Supplied material:
◇ ◇ ◇ ◇ ◇
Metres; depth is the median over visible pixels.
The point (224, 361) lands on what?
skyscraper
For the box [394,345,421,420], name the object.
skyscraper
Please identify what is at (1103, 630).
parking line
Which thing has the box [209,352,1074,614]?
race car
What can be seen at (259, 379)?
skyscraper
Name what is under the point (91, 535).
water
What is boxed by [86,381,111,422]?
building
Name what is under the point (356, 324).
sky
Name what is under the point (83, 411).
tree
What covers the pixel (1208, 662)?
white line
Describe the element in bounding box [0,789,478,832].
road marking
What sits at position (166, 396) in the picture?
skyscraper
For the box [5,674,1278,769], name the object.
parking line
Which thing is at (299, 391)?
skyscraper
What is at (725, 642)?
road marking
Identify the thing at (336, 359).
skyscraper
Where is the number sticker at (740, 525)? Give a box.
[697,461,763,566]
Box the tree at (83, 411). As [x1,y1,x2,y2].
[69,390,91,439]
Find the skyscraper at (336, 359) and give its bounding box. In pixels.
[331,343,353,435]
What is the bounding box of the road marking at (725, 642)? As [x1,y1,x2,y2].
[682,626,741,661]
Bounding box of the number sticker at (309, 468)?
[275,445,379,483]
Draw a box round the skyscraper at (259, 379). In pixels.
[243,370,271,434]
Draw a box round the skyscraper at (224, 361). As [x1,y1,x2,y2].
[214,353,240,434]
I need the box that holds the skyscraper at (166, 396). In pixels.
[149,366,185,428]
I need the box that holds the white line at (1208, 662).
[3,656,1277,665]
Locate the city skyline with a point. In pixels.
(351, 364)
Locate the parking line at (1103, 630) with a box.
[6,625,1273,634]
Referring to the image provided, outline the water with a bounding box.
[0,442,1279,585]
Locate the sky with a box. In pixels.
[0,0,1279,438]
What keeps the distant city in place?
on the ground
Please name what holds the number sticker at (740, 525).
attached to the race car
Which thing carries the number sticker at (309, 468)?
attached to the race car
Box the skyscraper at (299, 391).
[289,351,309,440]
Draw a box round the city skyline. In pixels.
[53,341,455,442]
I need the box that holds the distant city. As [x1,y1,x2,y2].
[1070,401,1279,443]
◇ ◇ ◇ ◇ ◇
Task requirements: Nothing but the lines from the one with "What sits at" through the final line of the records may appear in the answer, and each must be transcribed exactly.

Reply:
What sits at position (166, 396) in the picture?
skyscraper
For the box [5,674,1278,769], name the object.
parking line
Which thing is at (299, 391)?
skyscraper
What is at (725, 642)?
road marking
Identify the thing at (336, 359).
skyscraper
Where is the number sticker at (740, 525)? Give a box.
[697,461,763,566]
Box the tree at (83, 411). As [x1,y1,x2,y2].
[69,390,91,439]
Find the skyscraper at (336, 359) and give its bounding box. In pixels.
[331,343,353,435]
What is the bounding box of the road marking at (725, 642)? As [x1,y1,x2,y2].
[682,626,741,661]
Bounding box of the number sticker at (309, 468)?
[275,445,379,483]
Draw a box round the skyscraper at (259, 379). In pixels.
[243,370,271,434]
Draw a box round the skyscraper at (224, 361). As [x1,y1,x2,y2].
[214,353,240,434]
I need the box that holds the skyscraper at (166, 396). In pixels.
[149,366,185,428]
I need the box that holds the white line at (1208, 662).
[3,656,1277,665]
Locate the city skyline with a point. In pixels.
(351, 364)
Locate the parking line at (1103, 630) with a box.
[6,625,1273,634]
Referring to the image provided, outline the water with a bounding box.
[0,442,1279,585]
Locate the sky with a box. In pixels.
[0,0,1279,438]
What keeps the distant city in place?
on the ground
Please name what holds the number sticker at (740, 525).
attached to the race car
Which thing carries the number sticker at (309, 468)?
attached to the race car
Box the skyscraper at (299, 391).
[289,351,309,440]
Draw a box round the city skyline. In pixels.
[53,341,455,442]
I need the box that holds the distant city. As [x1,y1,x2,y2].
[1070,401,1279,443]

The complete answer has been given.